* **Task to carry out**:
Copy the items below word for word, starting with the line that contains "Reading right to" and continuing through the last line of the items. Leave the pictures out of your copy.

* **Listed entries**:
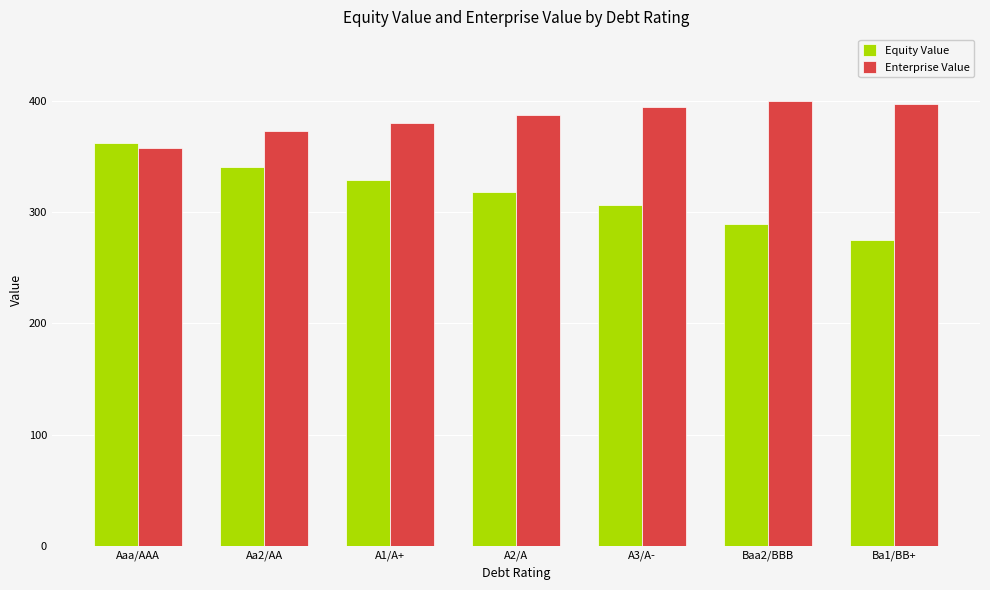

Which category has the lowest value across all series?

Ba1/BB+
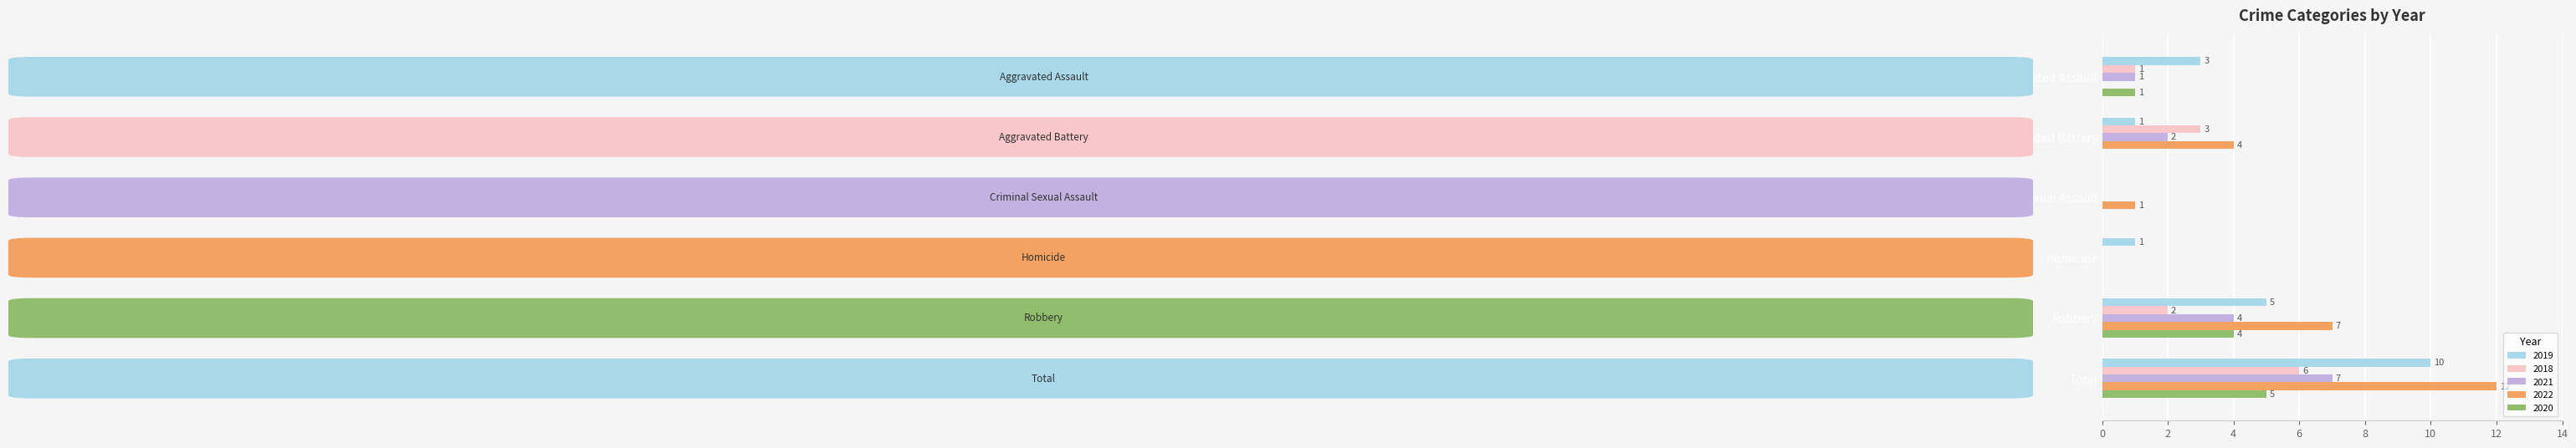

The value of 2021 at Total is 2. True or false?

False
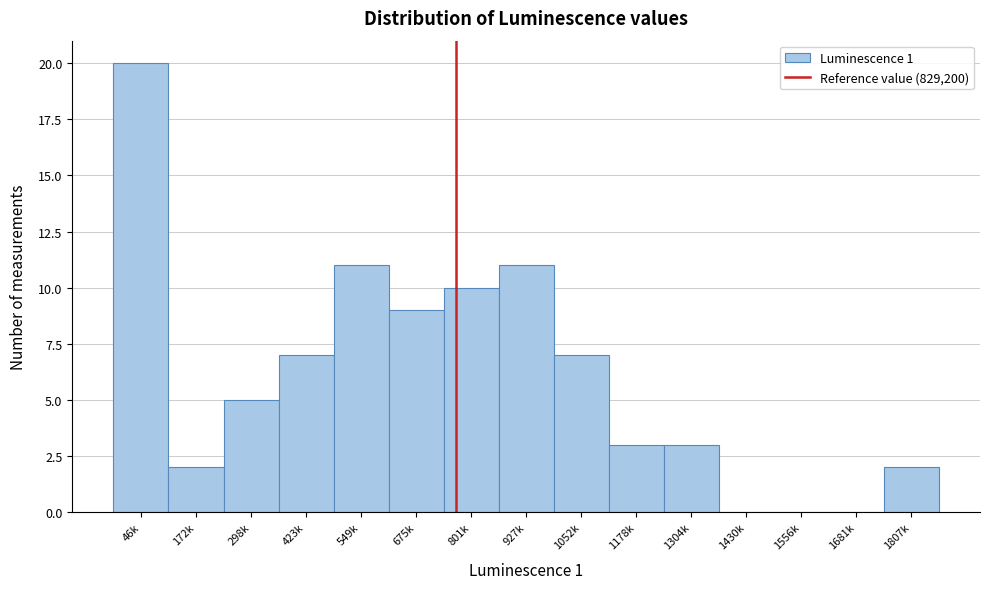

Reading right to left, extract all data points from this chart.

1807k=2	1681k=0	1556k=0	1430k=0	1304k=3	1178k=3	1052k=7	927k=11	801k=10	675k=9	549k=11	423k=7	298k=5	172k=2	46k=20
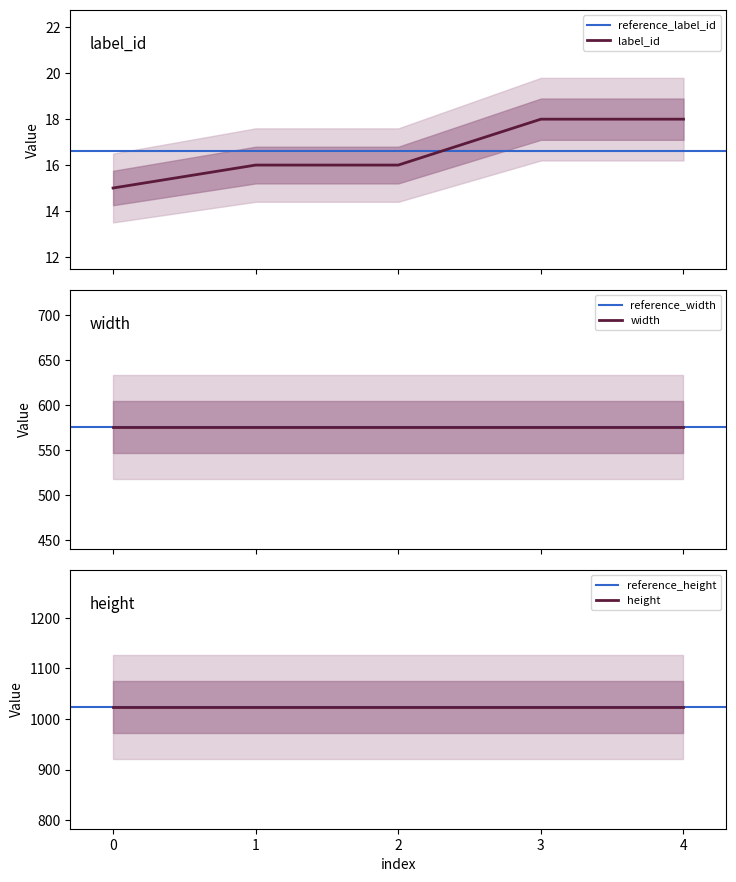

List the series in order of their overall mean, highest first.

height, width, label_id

* **Exercise solution**:
Reading right to left, extract all data points from this chart.

1807k=2	1681k=0	1556k=0	1430k=0	1304k=3	1178k=3	1052k=7	927k=11	801k=10	675k=9	549k=11	423k=7	298k=5	172k=2	46k=20

List the series in order of their overall mean, highest first.

height, width, label_id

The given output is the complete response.